Plain-text engineering files:
[Start of Attachment]

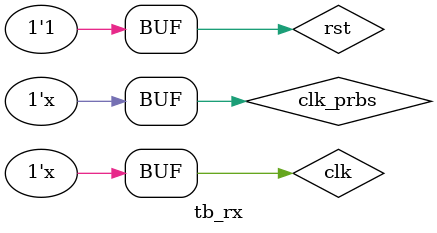
<source format=v>
`timescale 1ns/100ps

`define SEED 9'h1AA

module tb_rx();
    reg rst;
    reg clk;
    reg clk_prbs;
    wire bit_out;
    wire [7:0] tb_tx_out;
    wire tx_rx_out;

    localparam COEF = {8'h0, 8'hfe, 8'hff, 8'h0, 8'h2, 8'h0, 8'hfb, 8'hf5,
                        8'hf9, 8'ha, 8'h25, 8'h3e, 8'h48, 8'h3e, 8'h25, 8'ha, 
                        8'hf9, 8'hf5,8'hfb, 8'h0, 8'h2, 8'h0, 8'hff, 8'hfe};

    initial begin
        rst = 0;
        clk = 0;
        clk_prbs = 0;
        #2 rst = 1;
    end

    always #1 clk = ~clk;
    always #4 clk_prbs = ~clk_prbs;

    prbs
        #(
        .SEED (`SEED)
        )
    prbs_r(
        .clk (clk_prbs),
        .rst (rst),
        .bit_out (bit_out)
        );

    tx
        #(
        .COEF(COEF)
        )
    tx_r(
        .clk (clk),
        .rst (rst),
        .tx_in (bit_out),
        .tx_out (tb_tx_out)
        );

    rx
        #(
        .COEF(COEF)
        )
    rx_r(
        .clk (clk),
        .rst (rst),
        .rx_in (tb_tx_out),
        .rx_out (tb_rx_out)
        );

endmodule

</source>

[End of Attachment]

_WORK INSTRUCTIONS_
If a line in the entries holds the string "wire", copy it.

_WRITTEN ANSWER_
    wire bit_out;
    wire [7:0] tb_tx_out;
    wire tx_rx_out;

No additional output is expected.